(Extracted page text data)
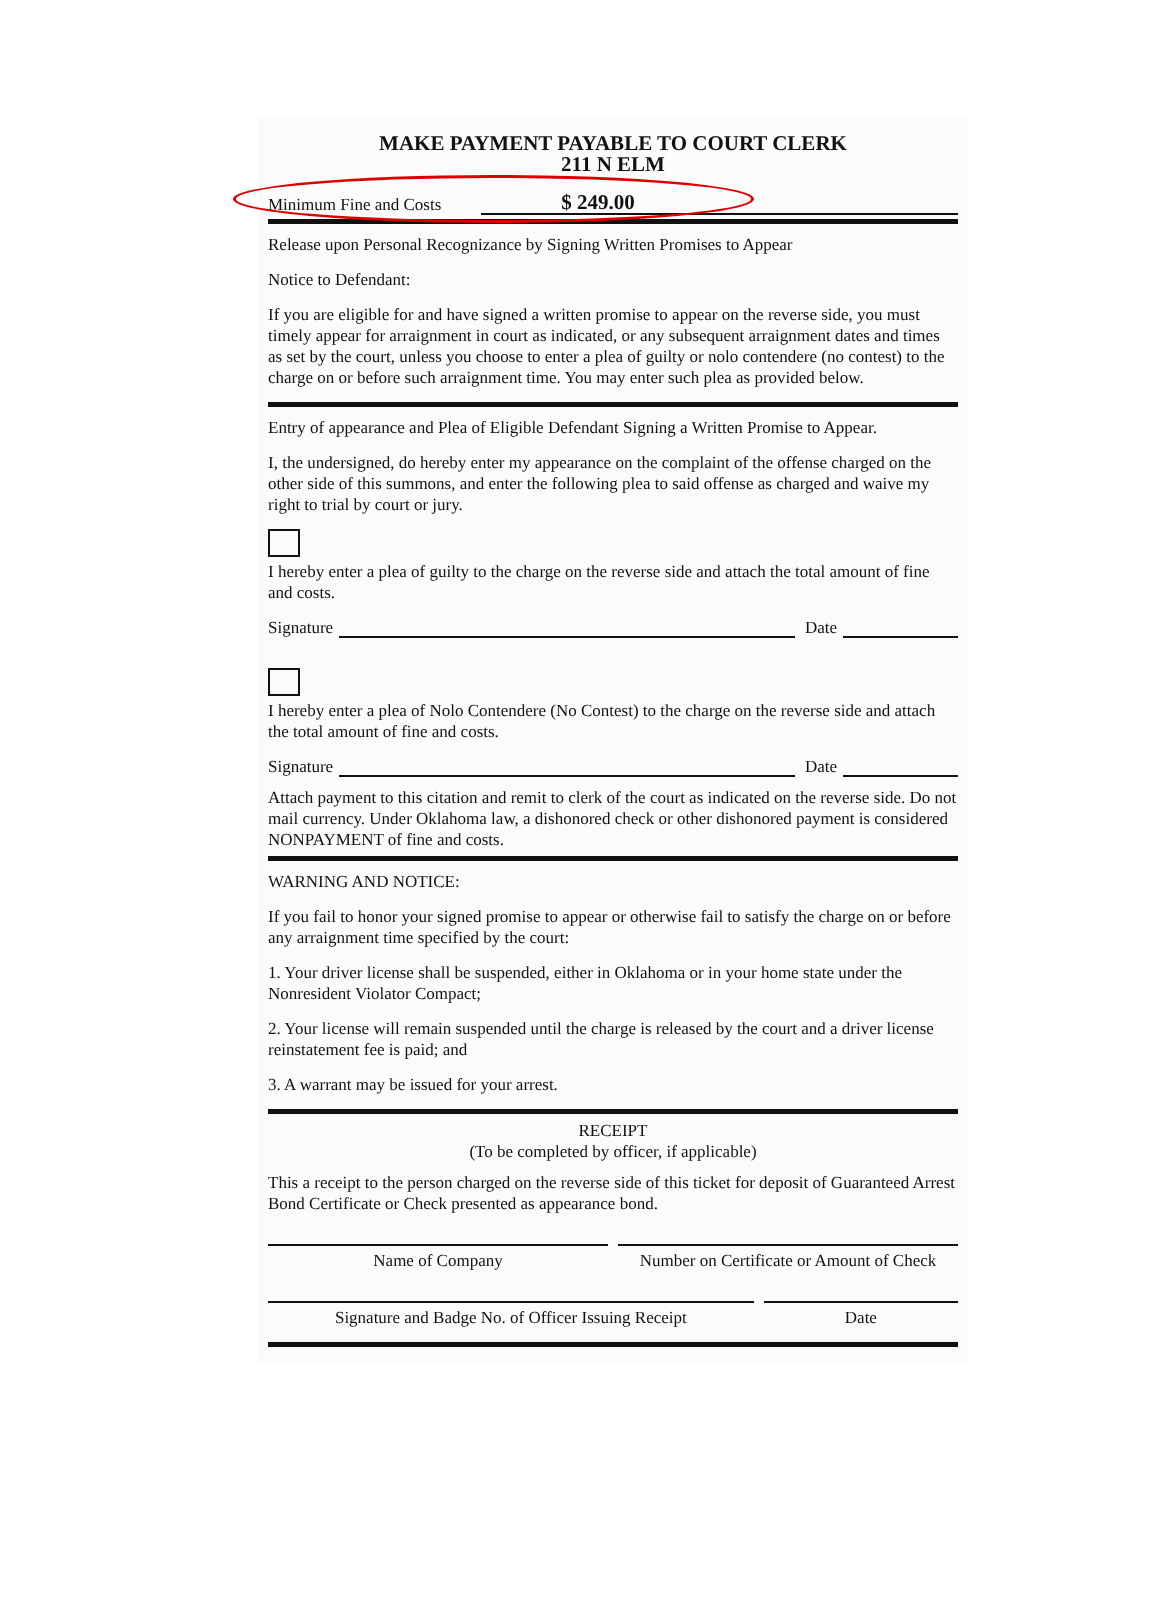MAKE PAYMENT PAYABLE TO COURT CLERK
211 N ELM
Minimum Fine and Costs $ 249.00
Release upon Personal Recognizance by Signing Written Promises to Appear
Notice to Defendant:
If you are eligible for and have signed a written promise to appear on the reverse side, you must timely appear for arraignment in court as indicated, or any subsequent arraignment dates and times as set by the court, unless you choose to enter a plea of guilty or nolo contendere (no contest) to the charge on or before such arraignment time. You may enter such plea as provided below.
Entry of appearance and Plea of Eligible Defendant Signing a Written Promise to Appear.
I, the undersigned, do hereby enter my appearance on the complaint of the offense charged on the other side of this summons, and enter the following plea to said offense as charged and waive my right to trial by court or jury.
I hereby enter a plea of guilty to the charge on the reverse side and attach the total amount of fine and costs.
Signature Date
I hereby enter a plea of Nolo Contendere (No Contest) to the charge on the reverse side and attach the total amount of fine and costs.
Signature Date
Attach payment to this citation and remit to clerk of the court as indicated on the reverse side. Do not mail currency. Under Oklahoma law, a dishonored check or other dishonored payment is considered NONPAYMENT of fine and costs.
WARNING AND NOTICE:
If you fail to honor your signed promise to appear or otherwise fail to satisfy the charge on or before any arraignment time specified by the court:
1. Your driver license shall be suspended, either in Oklahoma or in your home state under the Nonresident Violator Compact;
2. Your license will remain suspended until the charge is released by the court and a driver license reinstatement fee is paid; and
3. A warrant may be issued for your arrest.
RECEIPT
(To be completed by officer, if applicable)
This a receipt to the person charged on the reverse side of this ticket for deposit of Guaranteed Arrest Bond Certificate or Check presented as appearance bond.
Name of Company Number on Certificate or Amount of Check
Signature and Badge No. of Officer Issuing Receipt
Date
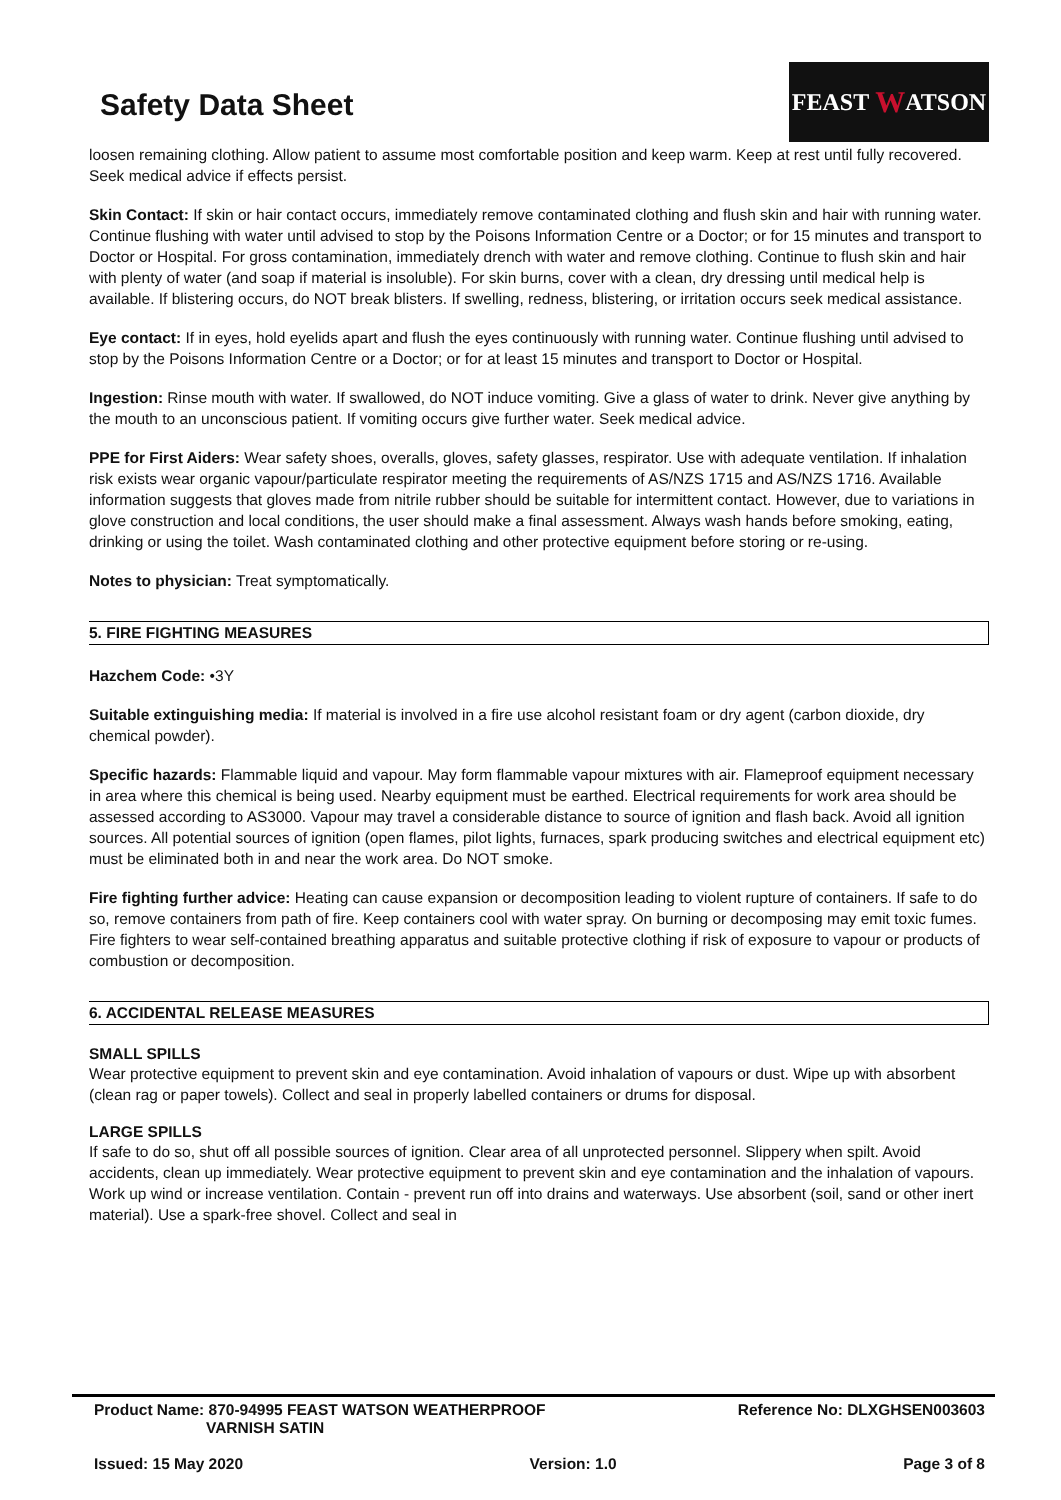Safety Data Sheet
FEAST W ATSON
loosen remaining clothing. Allow patient to assume most comfortable position and keep warm. Keep at rest until fully recovered. Seek medical advice if effects persist.
Skin Contact: If skin or hair contact occurs, immediately remove contaminated clothing and flush skin and hair with running water. Continue flushing with water until advised to stop by the Poisons Information Centre or a Doctor; or for 15 minutes and transport to Doctor or Hospital. For gross contamination, immediately drench with water and remove clothing. Continue to flush skin and hair with plenty of water (and soap if material is insoluble). For skin burns, cover with a clean, dry dressing until medical help is available. If blistering occurs, do NOT break blisters. If swelling, redness, blistering, or irritation occurs seek medical assistance.
Eye contact: If in eyes, hold eyelids apart and flush the eyes continuously with running water. Continue flushing until advised to stop by the Poisons Information Centre or a Doctor; or for at least 15 minutes and transport to Doctor or Hospital.
Ingestion: Rinse mouth with water. If swallowed, do NOT induce vomiting. Give a glass of water to drink. Never give anything by the mouth to an unconscious patient. If vomiting occurs give further water. Seek medical advice.
PPE for First Aiders: Wear safety shoes, overalls, gloves, safety glasses, respirator. Use with adequate ventilation. If inhalation risk exists wear organic vapour/particulate respirator meeting the requirements of AS/NZS 1715 and AS/NZS 1716. Available information suggests that gloves made from nitrile rubber should be suitable for intermittent contact. However, due to variations in glove construction and local conditions, the user should make a final assessment. Always wash hands before smoking, eating, drinking or using the toilet. Wash contaminated clothing and other protective equipment before storing or re-using.
Notes to physician: Treat symptomatically.
5. FIRE FIGHTING MEASURES
Hazchem Code: •3Y
Suitable extinguishing media: If material is involved in a fire use alcohol resistant foam or dry agent (carbon dioxide, dry chemical powder).
Specific hazards: Flammable liquid and vapour. May form flammable vapour mixtures with air. Flameproof equipment necessary in area where this chemical is being used. Nearby equipment must be earthed. Electrical requirements for work area should be assessed according to AS3000. Vapour may travel a considerable distance to source of ignition and flash back. Avoid all ignition sources. All potential sources of ignition (open flames, pilot lights, furnaces, spark producing switches and electrical equipment etc) must be eliminated both in and near the work area. Do NOT smoke.
Fire fighting further advice: Heating can cause expansion or decomposition leading to violent rupture of containers. If safe to do so, remove containers from path of fire. Keep containers cool with water spray. On burning or decomposing may emit toxic fumes. Fire fighters to wear self-contained breathing apparatus and suitable protective clothing if risk of exposure to vapour or products of combustion or decomposition.
6. ACCIDENTAL RELEASE MEASURES
SMALL SPILLS
Wear protective equipment to prevent skin and eye contamination. Avoid inhalation of vapours or dust. Wipe up with absorbent (clean rag or paper towels). Collect and seal in properly labelled containers or drums for disposal.
LARGE SPILLS
If safe to do so, shut off all possible sources of ignition. Clear area of all unprotected personnel. Slippery when spilt. Avoid accidents, clean up immediately. Wear protective equipment to prevent skin and eye contamination and the inhalation of vapours. Work up wind or increase ventilation. Contain - prevent run off into drains and waterways. Use absorbent (soil, sand or other inert material). Use a spark-free shovel. Collect and seal in
Product Name: 870-94995 FEAST WATSON WEATHERPROOF
VARNISH SATIN
Reference No: DLXGHSEN003603
Issued: 15 May 2020 Version: 1.0 Page 3 of 8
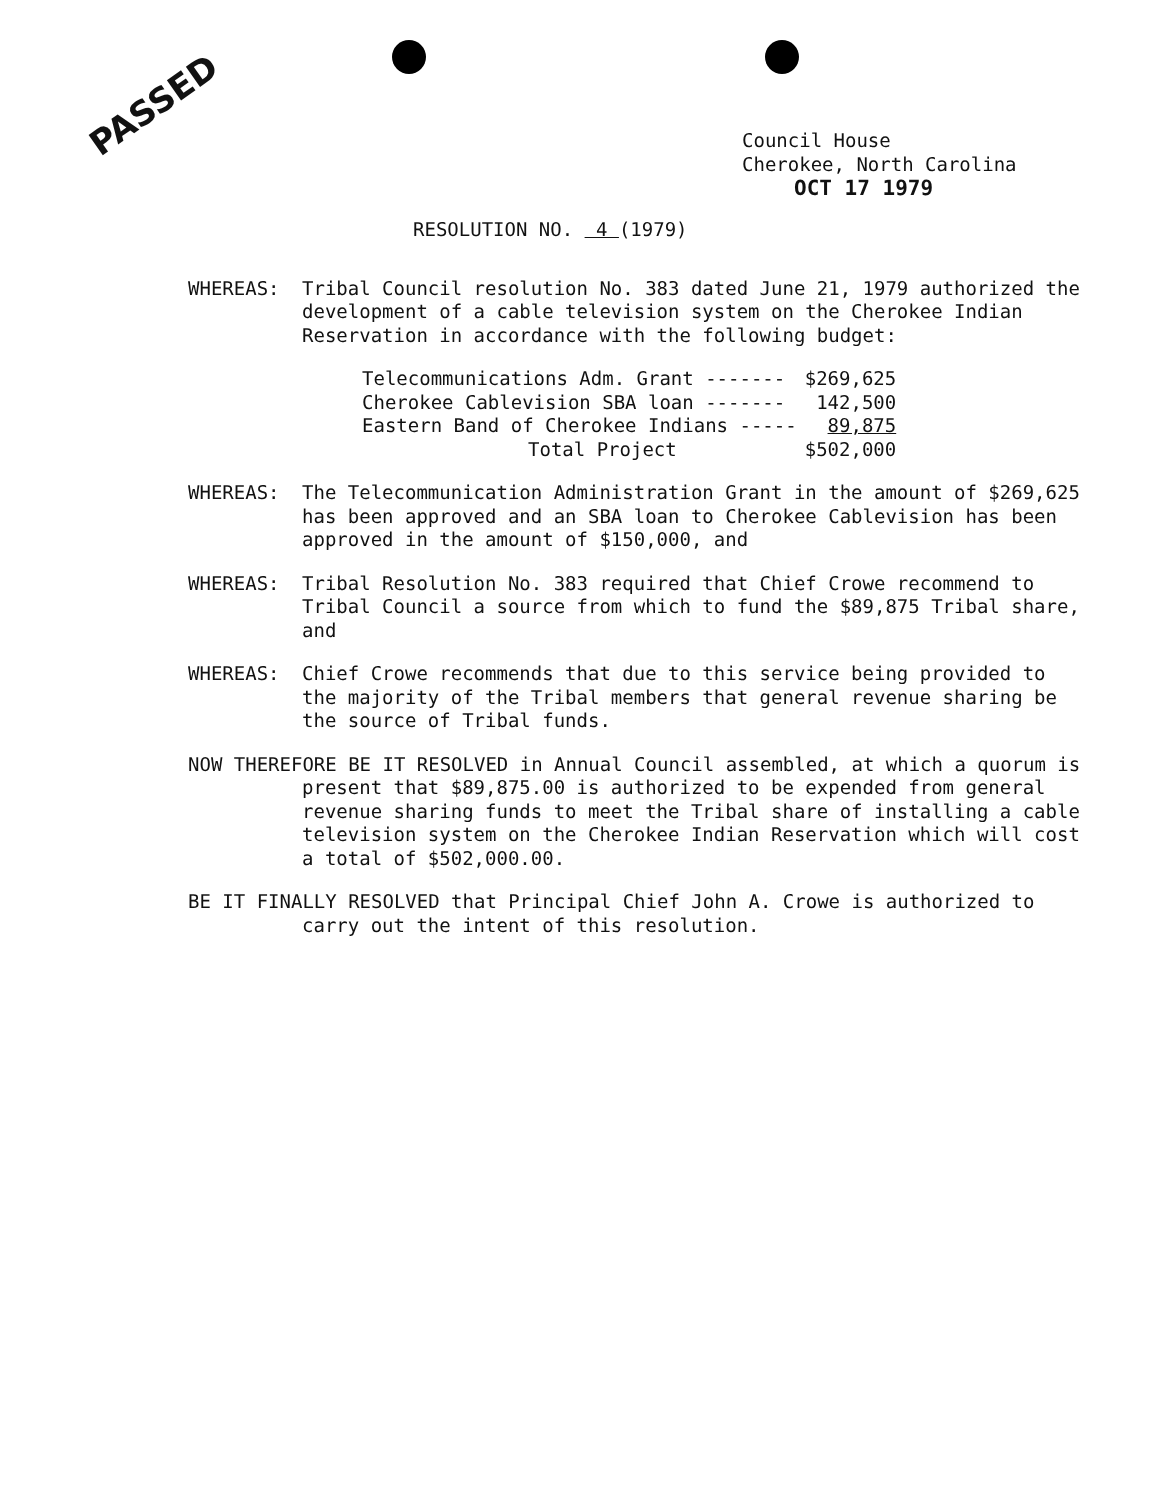PASSED
Council House
Cherokee, North Carolina
OCT 17 1979
RESOLUTION NO. 4 (1979)
WHEREAS: Tribal Council resolution No. 383 dated June 21, 1979 authorized the development of a cable television system on the Cherokee Indian Reservation in accordance with the following budget:
| Telecommunications Adm. Grant ------- | $269,625 |
| Cherokee Cablevision SBA loan ------- | 142,500 |
| Eastern Band of Cherokee Indians ----- | 89,875 |
| Total Project | $502,000 |
WHEREAS: The Telecommunication Administration Grant in the amount of $269,625 has been approved and an SBA loan to Cherokee Cablevision has been approved in the amount of $150,000, and
WHEREAS: Tribal Resolution No. 383 required that Chief Crowe recommend to Tribal Council a source from which to fund the $89,875 Tribal share, and
WHEREAS: Chief Crowe recommends that due to this service being provided to the majority of the Tribal members that general revenue sharing be the source of Tribal funds.
NOW THEREFORE BE IT RESOLVED in Annual Council assembled, at which a quorum is present that $89,875.00 is authorized to be expended from general revenue sharing funds to meet the Tribal share of installing a cable television system on the Cherokee Indian Reservation which will cost a total of $502,000.00.
BE IT FINALLY RESOLVED that Principal Chief John A. Crowe is authorized to carry out the intent of this resolution.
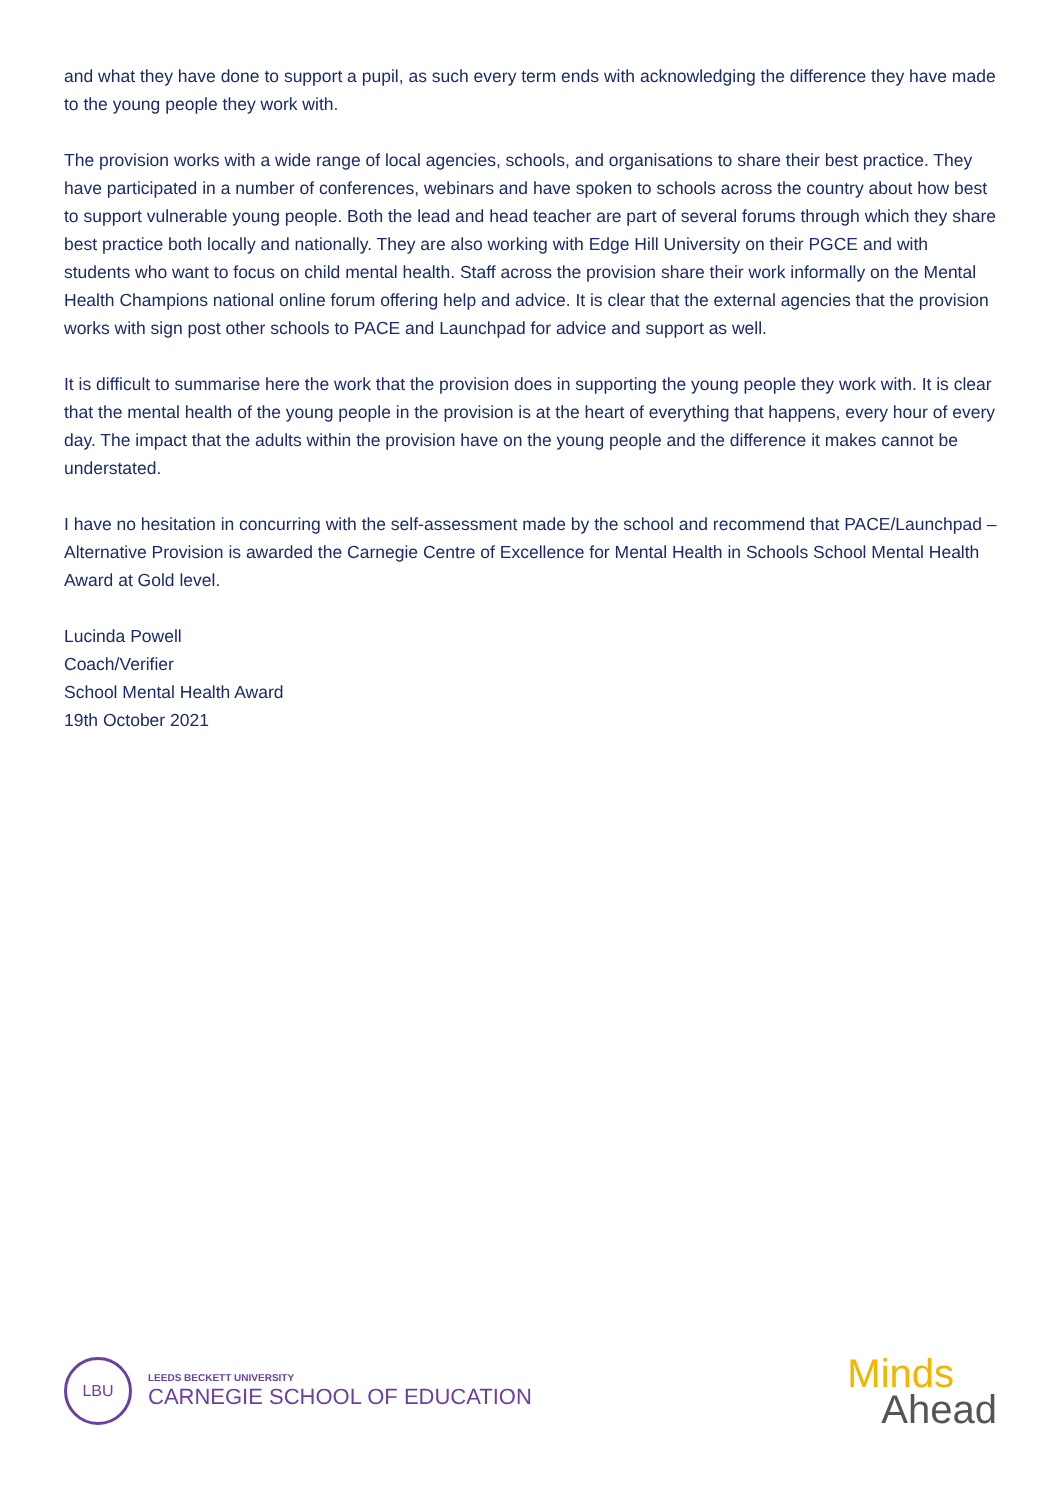and what they have done to support a pupil, as such every term ends with acknowledging the difference they have made to the young people they work with.
The provision works with a wide range of local agencies, schools, and organisations to share their best practice. They have participated in a number of conferences, webinars and have spoken to schools across the country about how best to support vulnerable young people. Both the lead and head teacher are part of several forums through which they share best practice both locally and nationally. They are also working with Edge Hill University on their PGCE and with students who want to focus on child mental health. Staff across the provision share their work informally on the Mental Health Champions national online forum offering help and advice. It is clear that the external agencies that the provision works with sign post other schools to PACE and Launchpad for advice and support as well.
It is difficult to summarise here the work that the provision does in supporting the young people they work with. It is clear that the mental health of the young people in the provision is at the heart of everything that happens, every hour of every day. The impact that the adults within the provision have on the young people and the difference it makes cannot be understated.
I have no hesitation in concurring with the self-assessment made by the school and recommend that PACE/Launchpad – Alternative Provision is awarded the Carnegie Centre of Excellence for Mental Health in Schools School Mental Health Award at Gold level.
Lucinda Powell
Coach/Verifier
School Mental Health Award
19th October 2021
LBU
LEEDS BECKETT UNIVERSITY
CARNEGIE SCHOOL OF EDUCATION
Minds
Ahead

> **Goal of the exercise**:
List the lines of the entries that include "containers".

> **Written response**:
Fire fighting further advice: Heating can cause expansion or decomposition leading to violent rupture of containers. If safe to do so, remove containers from path of fire. Keep containers cool with water spray. On burning or decomposing may emit toxic fumes. Fire fighters to wear self-contained breathing apparatus and suitable protective clothing if risk of exposure to vapour or products of combustion or decomposition.
Wear protective equipment to prevent skin and eye contamination. Avoid inhalation of vapours or dust. Wipe up with absorbent (clean rag or paper towels). Collect and seal in properly labelled containers or drums for disposal.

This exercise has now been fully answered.